Task to complete:
Please give the lines from the one with "ient requests, most" to the one with "randed wine with" as a numbered list, blank lines left out.

Start of Block

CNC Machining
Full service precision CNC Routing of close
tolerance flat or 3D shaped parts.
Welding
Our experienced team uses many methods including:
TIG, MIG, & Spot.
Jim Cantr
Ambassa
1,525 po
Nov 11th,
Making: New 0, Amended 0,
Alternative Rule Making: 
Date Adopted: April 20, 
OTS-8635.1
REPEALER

End of Block
Start of Block

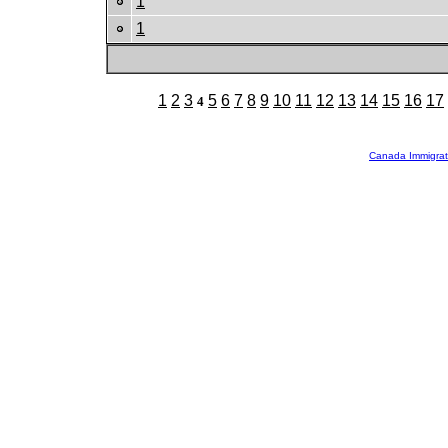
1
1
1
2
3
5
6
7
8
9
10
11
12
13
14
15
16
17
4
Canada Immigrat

End of Block
Start of Block

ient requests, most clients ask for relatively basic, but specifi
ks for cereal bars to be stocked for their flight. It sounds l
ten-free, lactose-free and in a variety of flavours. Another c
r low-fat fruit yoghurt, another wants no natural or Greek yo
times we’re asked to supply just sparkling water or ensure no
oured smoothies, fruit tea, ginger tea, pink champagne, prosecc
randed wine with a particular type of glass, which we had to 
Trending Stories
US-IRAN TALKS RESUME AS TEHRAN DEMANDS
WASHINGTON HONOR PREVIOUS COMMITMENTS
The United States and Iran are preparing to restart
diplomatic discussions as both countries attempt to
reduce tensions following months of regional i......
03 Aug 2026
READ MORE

End of Block

Answer:
1. ient requests, most clients ask for relatively basic, but specifi
2. ks for cereal bars to be stocked for their flight. It sounds l
3. ten-free, lactose-free and in a variety of flavours. Another c
4. r low-fat fruit yoghurt, another wants no natural or Greek yo
5. times we’re asked to supply just sparkling water or ensure no
6. oured smoothies, fruit tea, ginger tea, pink champagne, prosecc
7. randed wine with a particular type of glass, which we had to 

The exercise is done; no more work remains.